Engemann, D. A., Kozynets, O., Sabbagh, D., Lemaître, G., Varoquaux, G., Liem, F., et al. (2020). Combining magnetoencephalography with magnetic resonance imaging enhances learning of surrogate-biomarkers. eLife, 9: e54055. doi:10.7554/eLife.54055.


Cite as: https://hdl.handle.net/21.11116/0000-0006-C1CC-A
Abstract
Electrophysiological methods, that is M/EEG, provide unique views into brain health. Yet, when building predictive models from brain data, it is often unclear how electrophysiology should be combined with other neuroimaging methods. Information can be redundant, useful common representations of multimodal data may not be obvious and multimodal data collection can be medically contraindicated, which reduces applicability. Here, we propose a multimodal model to robustly combine MEG, MRI and fMRI for prediction. We focus on age prediction as a surrogate biomarker in 674 subjects from the Cam-CAN dataset.
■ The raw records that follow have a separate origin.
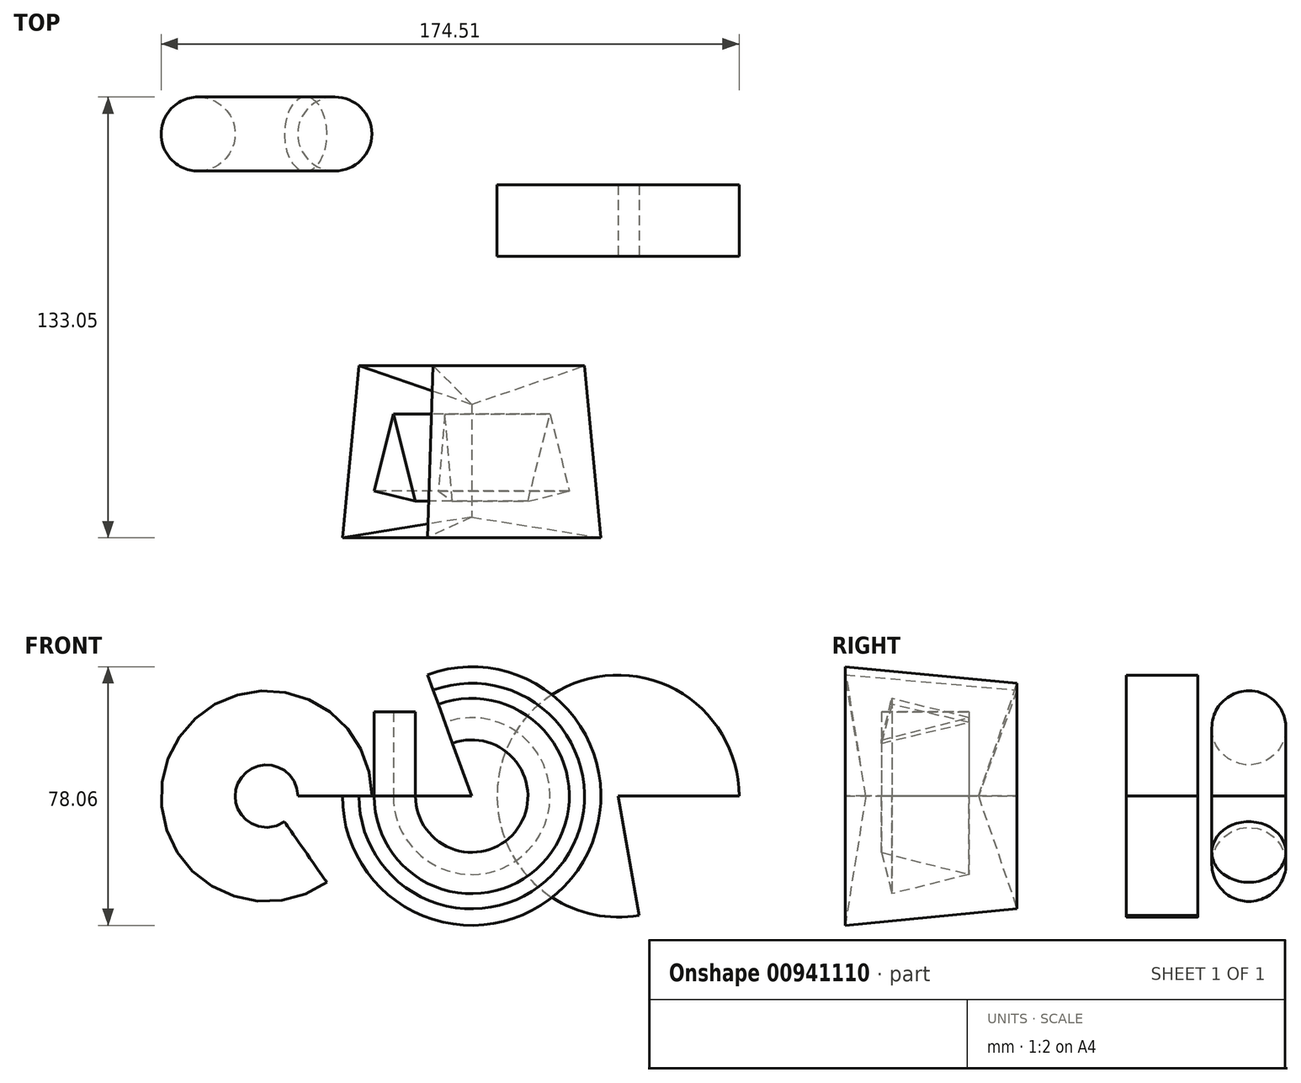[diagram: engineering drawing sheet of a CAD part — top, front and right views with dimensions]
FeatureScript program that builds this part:
annotation { "Feature Type Name" : "Feature", "Feature Type Description" : "" }
export const myFeature = defineFeature(function(context is Context, id is Id, definition is map)
    precondition{}
    {
        {
            var Q0;
            Q0=qCreatedBy(makeId("Top.planeOp"),FACE);
            var sketch = newSketch(context, id + "F0", { "sketchPlane" : qUnion([Q0])});
            skCircle(sketch, "E0", {"center": v(-62.28, 52.52) * mm, "radius": 11.18 * mm});
            skLineSegment(sketch, "E1.bottom", {"start": v(23.25, 37.16) * mm, "end": v(59.79, 37.16) * mm});
            skLineSegment(sketch, "E1.top", {"start": v(23.25, 15.57) * mm, "end": v(59.79, 15.57) * mm});
            skLineSegment(sketch, "E1.left", {"start": v(23.25, 37.16) * mm, "end": v(23.25, 15.57) * mm});
            skLineSegment(sketch, "E1.right", {"start": v(59.79, 37.16) * mm, "end": v(59.79, 15.57) * mm});
            skLineSegment(sketch, "E2", {"start": v(-55, -17.45) * mm, "end": v(-20.95, -29.08) * mm});
            skLineSegment(sketch, "E3", {"start": v(-20.95, -29.08) * mm, "end": v(-20.95, -63.13) * mm});
            skLineSegment(sketch, "E4", {"start": v(-20.95, -63.13) * mm, "end": v(-59.98, -69.35) * mm});
            skLineSegment(sketch, "E5", {"start": v(-59.98, -69.35) * mm, "end": v(-55, -17.45) * mm});
            skLineSegment(sketch, "E6", {"start": v(-44.62, -31.99) * mm, "end": v(-50.43, -55.24) * mm});
            skLineSegment(sketch, "E7", {"start": v(-50.43, -55.24) * mm, "end": v(-37.93, -58.36) * mm});
            skLineSegment(sketch, "E8", {"start": v(-37.93, -58.36) * mm, "end": v(-44.62, -31.99) * mm});
            skLineSegment(sketch, "E9", {"start": v(-82.91, 71.7) * mm, "end": v(-82.91, 30.26) * mm, "construction": true});
            skSolve(sketch);
        }
        {
            var Q0;
            Q0=makeQuery(id+"F0.imprint","IMPRINT",FACE,{"disambiguationData":[TD([[makeQuery(id+"F0.imprint","IMPRINT",EDGE,{"derivedFrom":sQuery(id+"F0.wireOp",EDGE,"E1.bottom")}),-1.0]])]});
            var Q1;
            Q1=sQuery(id+"F0.wireOp",EDGE,"E1.left");
            revolve(context, id + "F1", {"surfaceOperationType" : NewSurfaceOperationType.NEW, "entities" : qUnion([Q0]), "axis" : qUnion([Q1]), "revolveType" : RevolveType.ONE_DIRECTION, "angle" : 280 * degree});
        }
        {
            var Q0;
            Q0=makeQuery(id+"F0.imprint","IMPRINT",FACE,{"disambiguationData":[TD([[makeQuery(id+"F0.imprint","IMPRINT",EDGE,{"derivedFrom":sQuery(id+"F0.wireOp",EDGE,"E0")}),1.0]])]});
            var Q1;
            Q1=sQuery(id+"F0.wireOp",EDGE,"E9");
            revolve(context, id + "F2", {"surfaceOperationType" : NewSurfaceOperationType.NEW, "entities" : qUnion([Q0]), "axis" : qUnion([Q1]), "revolveType" : RevolveType.ONE_DIRECTION, "angle" : 305 * degree});
        }
        {
            var Q0;
            Q0=makeQuery(id+"F0.imprint","IMPRINT",FACE,{"disambiguationData":[TD([[makeQuery(id+"F0.imprint","IMPRINT",EDGE,{"derivedFrom":sQuery(id+"F0.wireOp",EDGE,"E6")}),1.0]])]});
            extrude(context, id + "F3", {"entities" : qUnion([Q0]), "depth" : 25.4 * mm, "offsetDistance" : 25.4 * mm});
        }
        {
            var Q0;
            Q0=makeQuery(id+"F0.imprint","IMPRINT",FACE,{"disambiguationData":[TD([[makeQuery(id+"F0.imprint","IMPRINT",EDGE,{"derivedFrom":sQuery(id+"F0.wireOp",EDGE,"E2")}),-1.0]])]});
            var Q1;
            Q1=sQuery(id+"F0.wireOp",EDGE,"E3");
            revolve(context, id + "F4", {"surfaceOperationType" : NewSurfaceOperationType.NEW, "entities" : qUnion([Q0]), "axis" : qUnion([Q1]), "revolveType" : RevolveType.ONE_DIRECTION, "angle" : 290 * degree});
        }
    });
Strikingly, MEG, fMRI and MRI showed additive effects supporting distinct brain-behavior associations. Moreover, the contribution of MEG was best explained by cortical power spectra between 8 and 30 Hz. Finally, we demonstrate that the model preserves benefits of stacking when some data is missing. The proposed framework, hence, enables multimodal learning for a wide range of biomarkers from diverse types of brain signals.